Palabras perdidas. Se pegaron las mulas, subió Mateo al pescante, y poco era lo que había pasado.

Ordeñana, que era el administrador, se presentó a recibir la valija.

- ¿Ninguna novedad? -le preguntó a Mateo.

- Ninguna -le contestó el cochero-, el camino un poco pesado y una mula que se encuartó me han hecho perder cinco minutos.

Tiró las riendas a los mozos, bajó del pescante y se marchó a su casa sin decir ni una palabra más.

Don Bernardo, antes de llegar, repitió su recomendación a las señoras y criadas de que ni a su confesor dijeran lo que había ocurrido.

Las señoras y criadas se marcharon a sus casas, y los pasajeros subieron a sus cuartos a quitarse el polvo y asearse un poco.

No tardó en oírse el repique de la campana que anunciaba la hora de la comida.

- ¿Conque ninguna novedad, don Manuel? -preguntó el dependiente de la casa de Múgica, que comía allí.

- Ninguna -contestó don Manuel-; el camino, pésimo, intransitable, se llega a Puebla y a Veracruz por milagro, y no cesará esto hasta que tengamos un camino de fierro.

La mayor parte de los que estaban en la mesa se rieron, como lo había hecho Pesado.

- Pero muy seguro, eso sí, segurísimo -continúo Escandón sin hacerles caso.

Don Bernardo se agachaba más de lo regular sobre su plato y comía con poco apetito un cuarto de pollo asado.

Don Joaquín Pesado sonreía, y queriendo desviar la conversación sobre ladrones, temiendo se les fuese a salir una palabra indiscreta, volvió al tema del camino de fierro.

- Monomanía de Escandón.
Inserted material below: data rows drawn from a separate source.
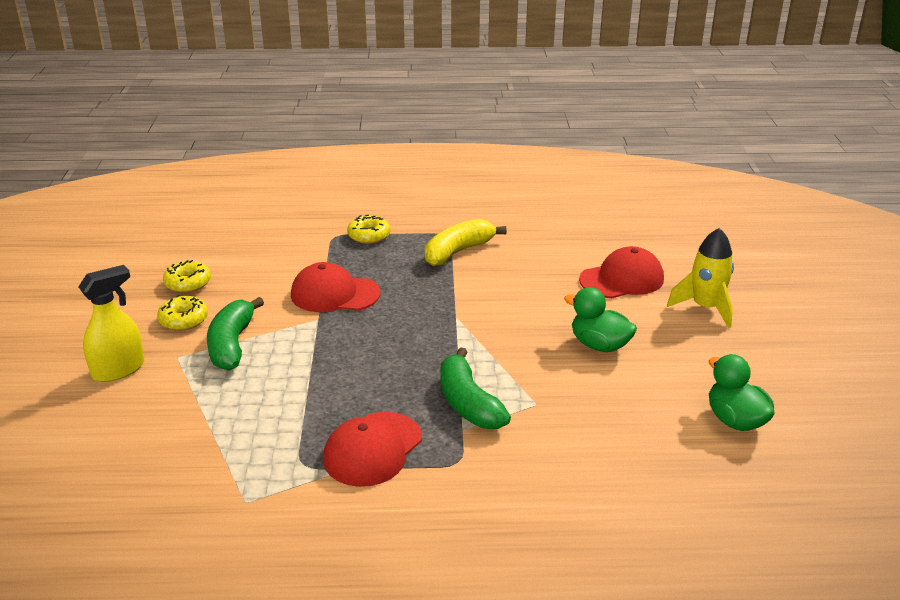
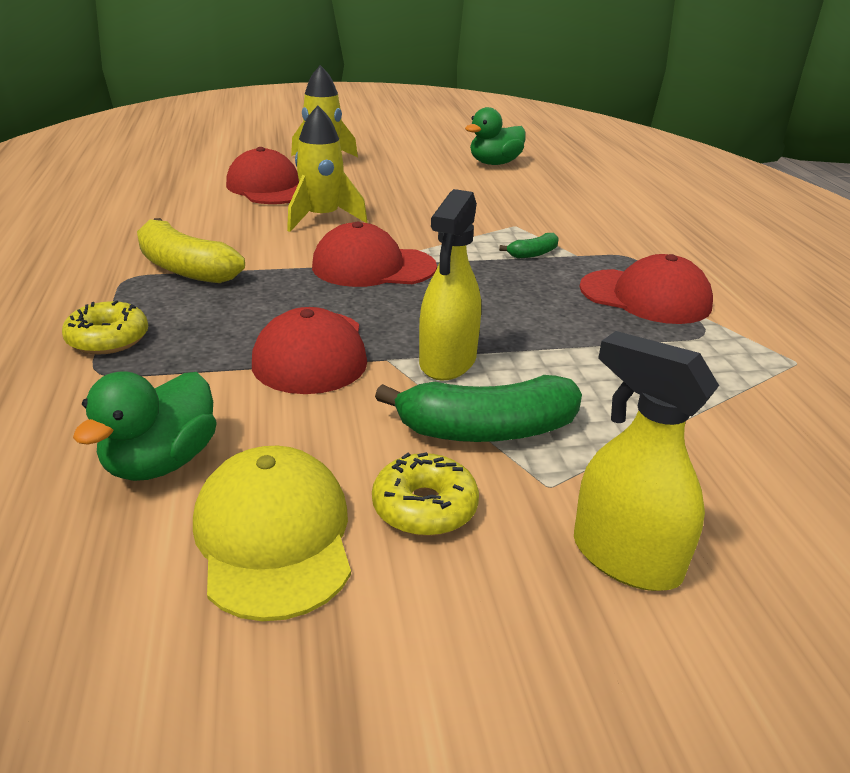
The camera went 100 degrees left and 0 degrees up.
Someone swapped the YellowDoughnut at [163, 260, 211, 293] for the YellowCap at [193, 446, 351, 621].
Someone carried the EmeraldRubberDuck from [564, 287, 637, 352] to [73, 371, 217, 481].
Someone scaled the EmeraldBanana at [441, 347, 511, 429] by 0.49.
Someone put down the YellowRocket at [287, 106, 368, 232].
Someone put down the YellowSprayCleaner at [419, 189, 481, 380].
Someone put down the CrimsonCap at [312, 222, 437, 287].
Esté soñando siempre con un camino de fierro, y la verdad es que llevamos años que se ha gastado mucho dinero y que no hay ni media legua hecha de Veracruz a la Tejería.

- No es delirio, sino un pensamiento patriótico -replicó el dependiente de Múgica-. Y entre don Juan y Escandón solos podían hacer el camino y ganarían dinero.

Al fin cada uno fue abandonando la mesa y dejaron solos a nuestros amigos, personas tan distinguidas que no hay quién deje de conocerlas en la capital.

Departieron todavia largo rato, y estas bromas, que tenian mucho de verdad, atendido el carácter muy marcado de los tres amigos, acabaron de disipar la impresión desagradable que les causó el encuentro con Evaristo; se fueron a acostar y durmieron con tanta tranquilidad como si nada les hubiese pasado.

Evaristo de pronto no asaltaba sino cada ocho o diez dias la diligencia que bajaba a Veracruz. La que subia a México, la dejaba pasar tranquilamente, y cuando la encontraba en el camino, él y sus indios saludaban con mucha cortesía a los pasajeros. Ya tendremos tiempo de asistir a otras diversas escenas en el mentado monte de Río Frio.

En cuanto a nuestros viajeros Escandón y Pesado, cuando concluyeron sus negocios, regresaron sin novedad a la capital, pero don Bernardo no se puso en camino sino dos meses después, acompañándose con un regimiento que volvía de Veracruz, a donde había conducido una conducta de cuatro millones de pesos.